— Begin Page excerpt —
# Kingfishing



## NC KingFisher (Nov 20, 2011)

Im headed to MB from aug 21st to the 23rd, gonna kingfish of a pier on the 22nd probably spring maid. Whats the cost of a pass, is there a bait tank, i need some info please


----------



## RjTheMetalhead (Dec 3, 2011)

No bait tank. Hopefully the strip club will be open by then.
I actually don't remember the cost of king fishing for one day. (The $200 season pass allows you to king fis with 3 rods) An additional setup is $7.50. Whatever it is you have to add $5 for parking...

State Park and Apache are the other piers in MB that allow Kinging.


----------



## Beezer (Jun 21, 2012)

Apache is $5 parking and a token for $2 off fishing, but you can't use it toward kinging. Your king pass allows four rods though, best deal on the beach. There is a bait tank but no guarantee of bait.


----------



## SpringmaidKeith (Jun 30, 2013)

NC KingFisher said:


> Im headed to MB from aug 21st to the 23rd, gonna kingfish of a pier on the 22nd probably spring maid. Whats the cost of a pass, is there a bait tank, i need some info please


$9 fishing fee, +$7.50 for King pass. One King set up & one bottom pole for bait (fishing fee is $7 for local & military). K


----------
— End Page excerpt —
— Begin Provided information —
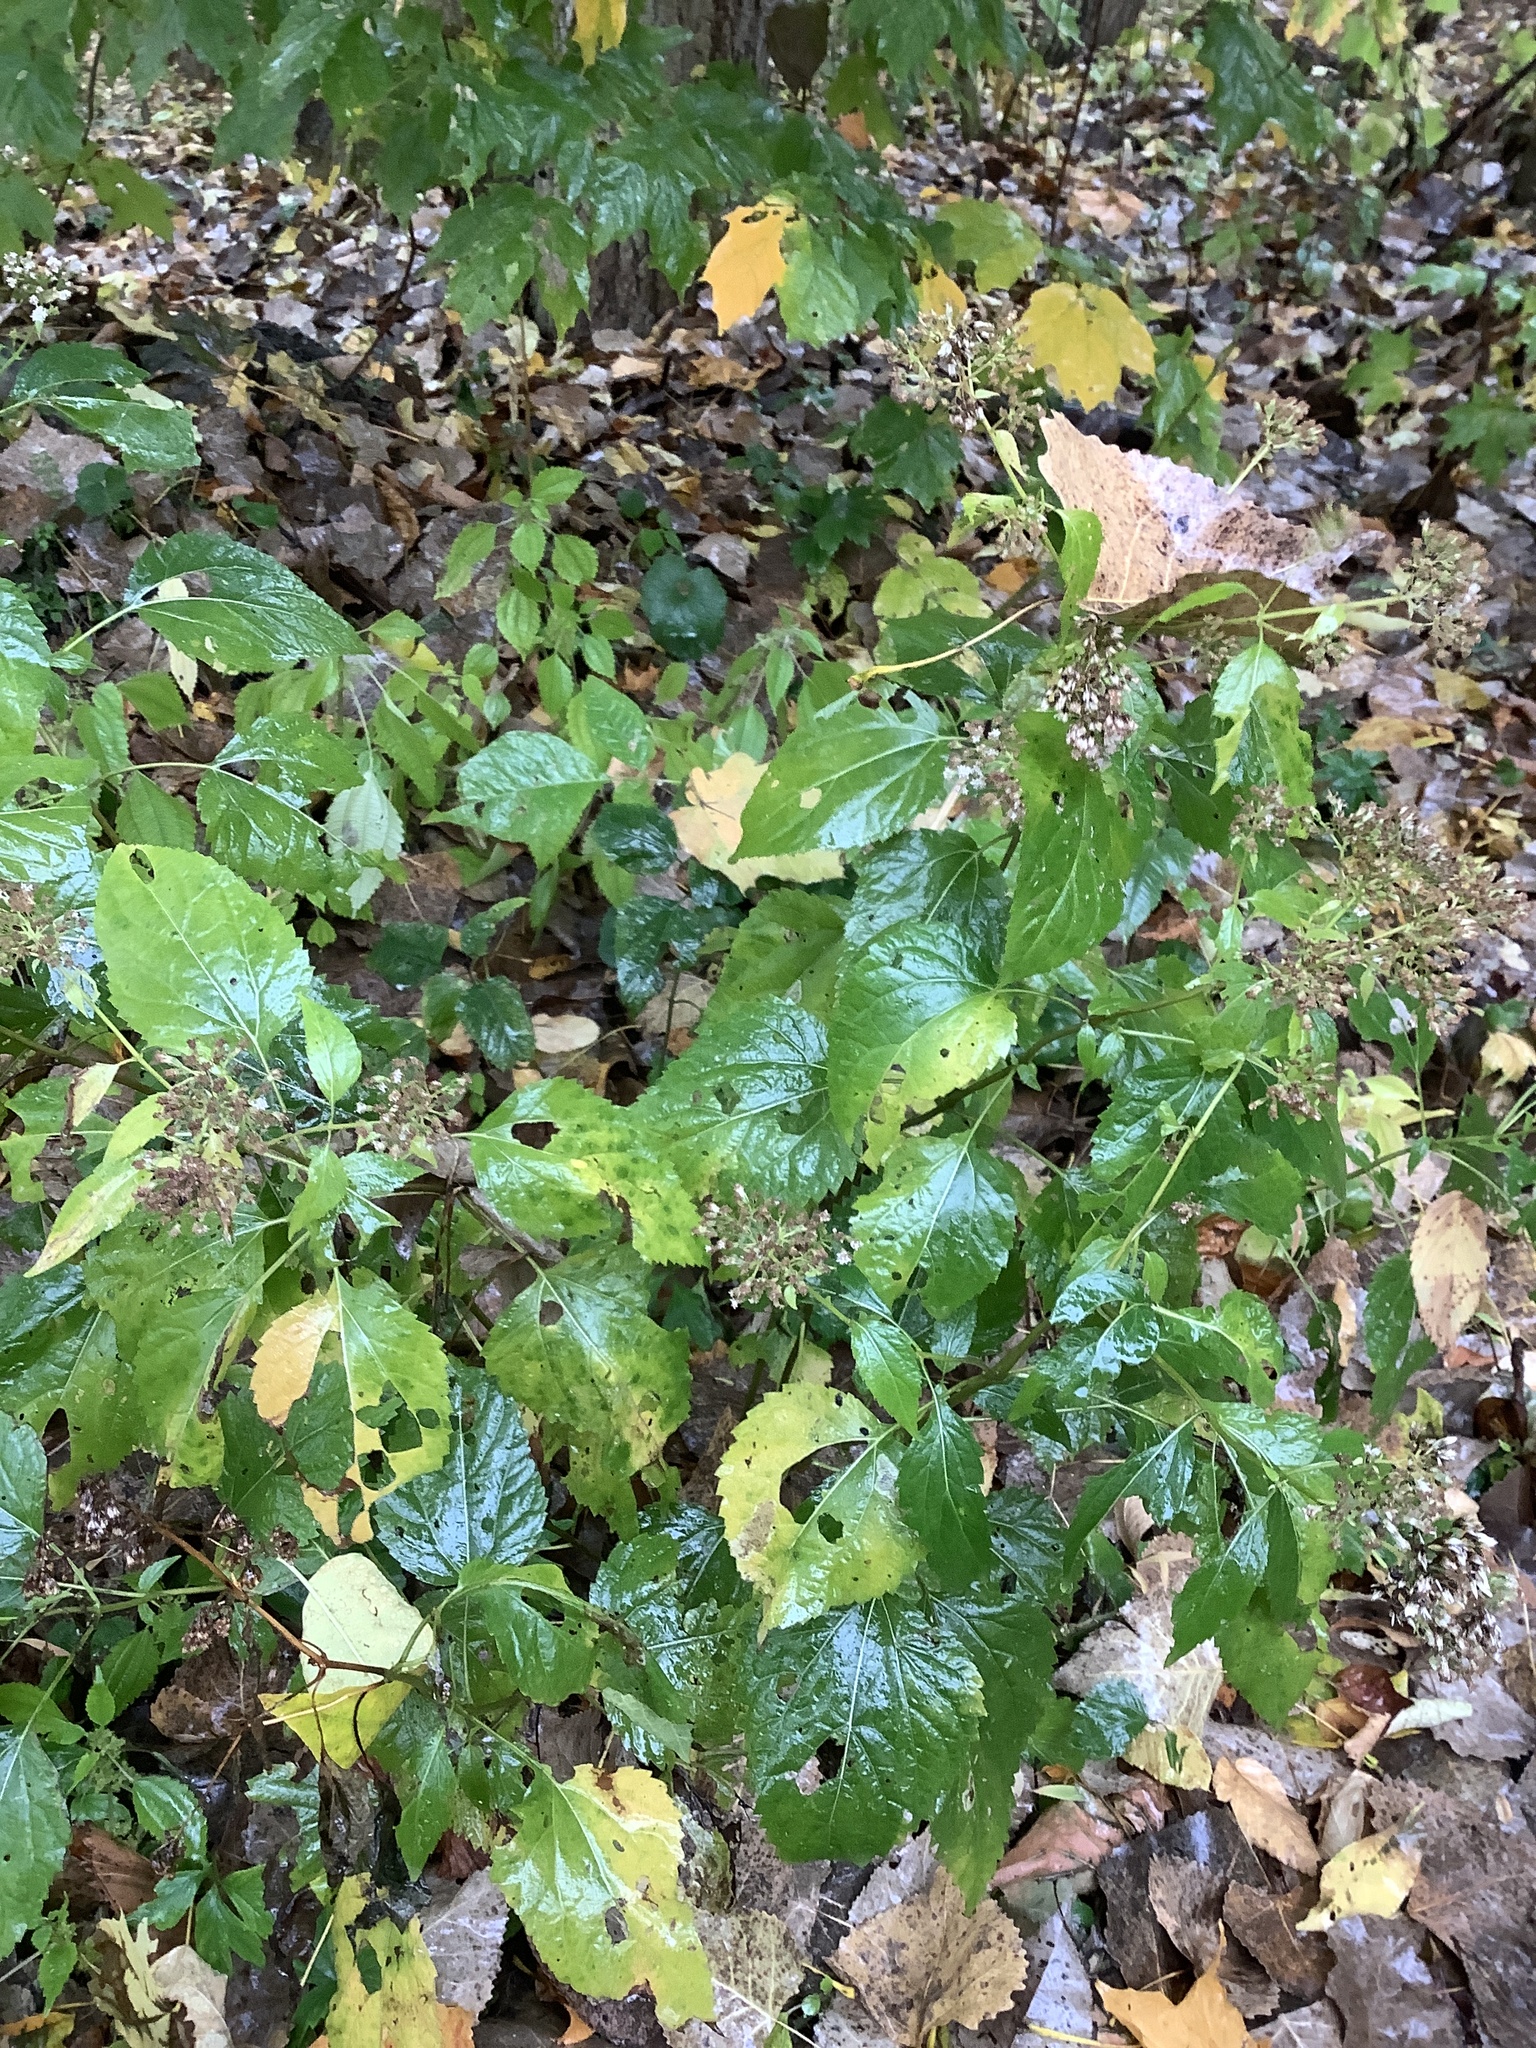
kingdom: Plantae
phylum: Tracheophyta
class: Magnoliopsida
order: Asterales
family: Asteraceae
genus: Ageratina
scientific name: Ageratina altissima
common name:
— End Provided information —
= Problem set =
1 > According to the kingfishing thread, how many rods does a king pass at Apache allow?
2 > Write out the part of the kingfishing thread that begins at the words "## NC KingFisher" and stops after the words "(Dec 3, 2011)".
The entries have no connection to the kingfishing thread.

= Answers for the tasks =
1 > Four rods.

2 >
## NC KingFisher (Nov 20, 2011)

Im headed to MB from aug 21st to the 23rd, gonna kingfish of a pier on the 22nd probably spring maid. Whats the cost of a pass, is there a bait tank, i need some info please


----------



## RjTheMetalhead (Dec 3, 2011)